Veterans deserve accountability from private healthcare providers

MISSION ACT QUALITY OF CARE MUST BE A TOP PRIORITY

 

By Suzanne Gordon & Russell Lemle, PhD

VHPI Senior Policy Analysts

 

On December 19 the House Committee on Veterans Affairs will have a crucial opportunity to reaffirm the intent of the VA MISSION Act: veterans’ healthcare should not only be easy to access but of the highest caliber wherever it is delivered.

 

The Choice Program outsourced more veterans’ care to private providers but never monitored the quality of those services. In response, the MISSION Act directed the VA to set rigorous quality standards for the Veterans Community Care Program (VCCP) on par with the Veterans Health Administration (VHA). Unfortunately, these fixes may only make the problem worse.

 

To ensure VCCP doctors and hospitals provide care that is equal to or better than the VHA, they must be required to adhere to evidence-based guidelines for outpatient and inpatient services, evaluate patients’ improvement, and report the results publicly.

 

Private providers are pushing back against these fundamental benchmarks.
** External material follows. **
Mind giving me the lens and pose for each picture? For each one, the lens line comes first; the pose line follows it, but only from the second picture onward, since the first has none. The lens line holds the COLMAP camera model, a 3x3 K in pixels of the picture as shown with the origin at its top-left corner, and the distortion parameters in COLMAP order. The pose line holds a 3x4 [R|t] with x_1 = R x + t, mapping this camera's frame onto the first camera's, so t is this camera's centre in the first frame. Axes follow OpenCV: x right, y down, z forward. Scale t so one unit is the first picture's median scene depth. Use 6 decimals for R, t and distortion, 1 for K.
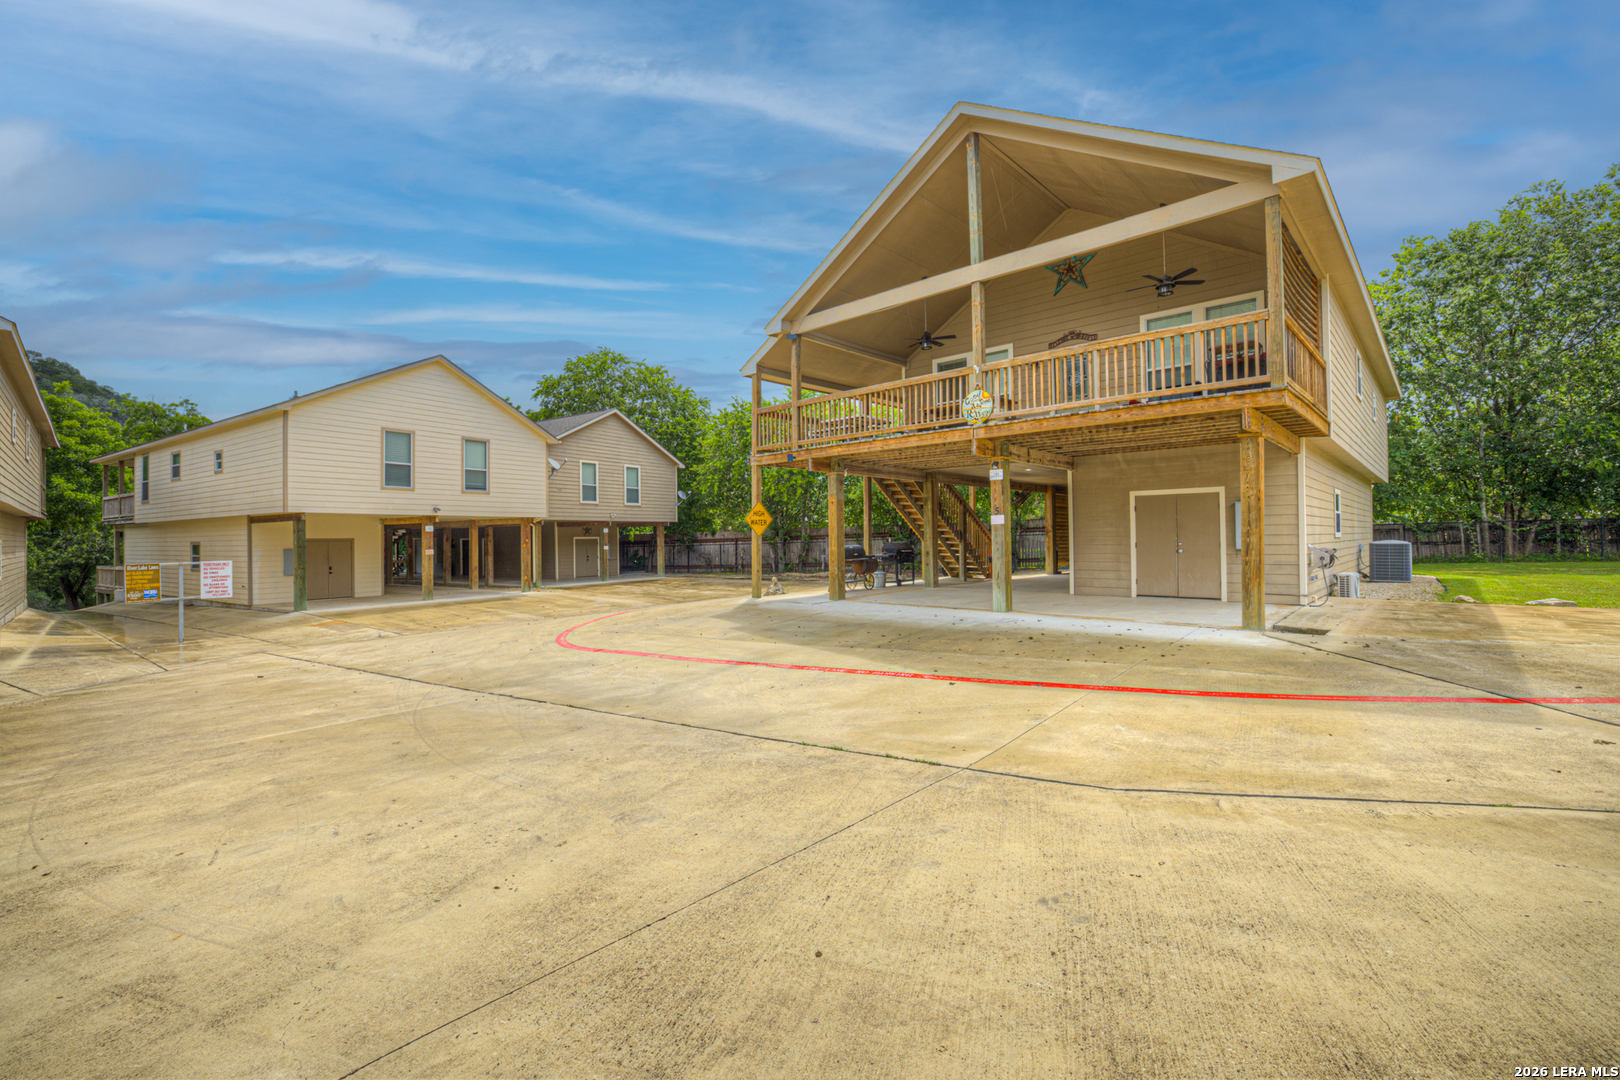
lens RADIAL K [[695.0, 0, 802.1], [0, 695.0, 538.6], [0, 0, 1]] dist [-0.045869, 0.017008]
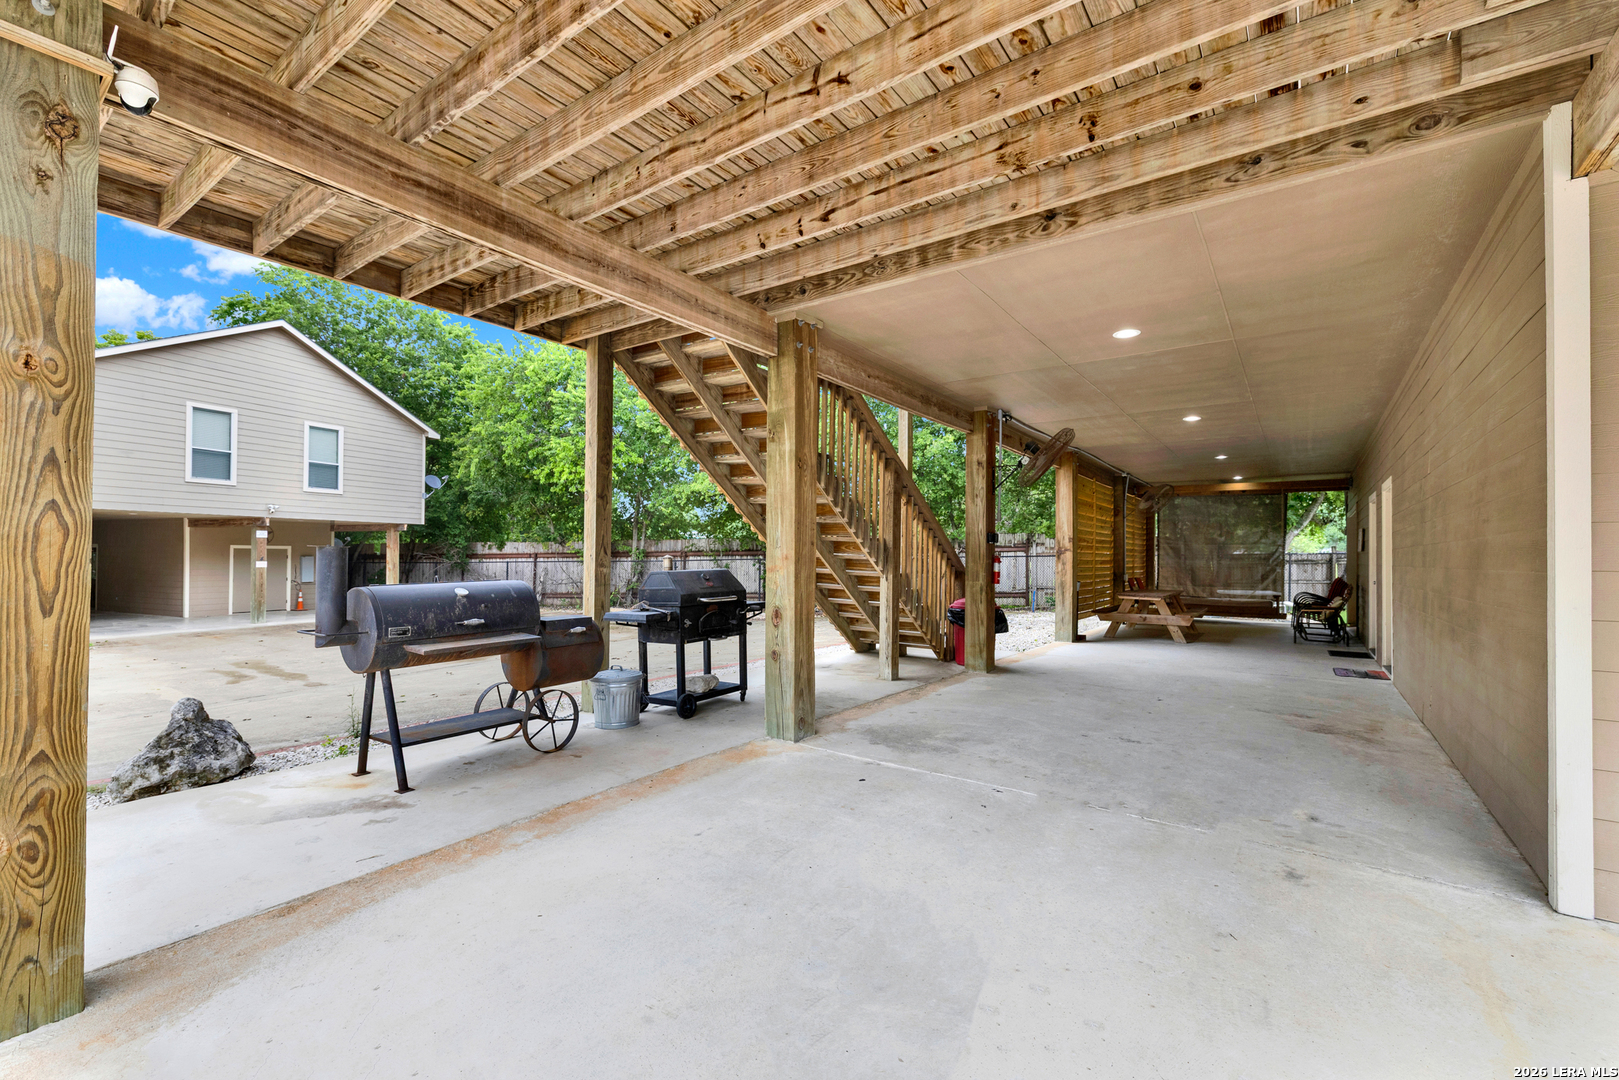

Joanne Frederick, VP of WellPoint Military Care, a division of Anthem, stated that use of their network to increase access would come with an expected ‘tradeoff’ in quality.

 

At the VA’s Health Care Standards for Quality meeting in late September, Frederick declared that if the VHA introduces extra quality criteria, “the people that don’t want to meet those standards won’t deliver the service.”

 

Kylanne Green, CEO of URAC, also anticipated that any new VA reporting requirements “may result in providers declining to participate in the Community Care Network.” She recommended the VHA go easy on private providers and allow invoice claims to count as substitutes for performance data.

 

The National Quality Forum’s Measure Applications Partnership cautioned against federal programs taking shortcuts, noting “There may be negative unintended consequences if low burden measures are prioritized over meaningful measures with a higher burden.”

 

Given the looming deadline, the VHA may be tempted to ignore this warning and yield to Anthem’s pressure to lower the bar for private providers. That would perpetuate the Choice Program’s quality control problems. Without comprehensive information on private sector care, veterans will be blindly sent to private sector doctors and hospitals without knowing whether the quality of care they deliver is inferior to the VHA.

 

Two other challenges must be addressed. First, contrasting healthcare outcomes of veterans to civilians is like comparing apples to oranges. Private sector quality scores, when reported, are based on non-veteran patients who are, on average, younger, wealthier and have far fewer medical and mental health conditions. Veterans with more complex and severe diseases will inevitably have worse outcomes. Unless the VHA requires private providers to specifically track veterans who are receiving services through the VCCP, comparisons of quality care will be inaccurate.

 

Second, many patient conditions, whether treated inside or outside the VHA, have no quality metrics published for public use. A prime example is PTSD. You won’t find information on whether evidence-based PTSD treatments are employed on the VA or Medicare websites that compare care across settings. You won’t see whether symptoms are assessed. In fact, PTSD isn’t even listed. Without available scores for specific conditions, how can veterans make decisions about the quality of services provided by the VCCP versus those delivered by the VHA?

 

Administrators also depend on reliable measures to guide their healthcare decisions. The MISSION Act instructs managers to utilize quality data to designate underperforming VHA clinics and then dispense private care vouchers to thousands of their patients. If the comparative performance data aren’t valid then the distribution of vouchers won’t be either.

 

Flawed data endangers the entire VHA system. Because payment for private sector providers comes directly from the budget for existing VHA facilities, services will steadily erode, staffing will be cut and veterans will be unable to get care at the VHA. Most veterans insist they want the VHA to be strengthened but that’s not what will happen if more veterans are channeled to private sector providers whose quality has not been proven. As one VHA hospital official told us, “This will be ‘kaboom’ for the VHA.”

 

Congress must ensure the systems used to judge quality of care are accurate, meaningful, transparent, and accountable. VCCP must be required to track data on veterans and be held to the identical VHA standards. Objective and subjective symptom improvement measures should be instituted for all health conditions common to veterans. Posted data should be categorized by diagnosis so veterans can readily search for information that matters to them. Veterans should never be referred to VCCP if the provider cannot demonstrate its care is better than the VHA. Our nation’s veterans deserve no less.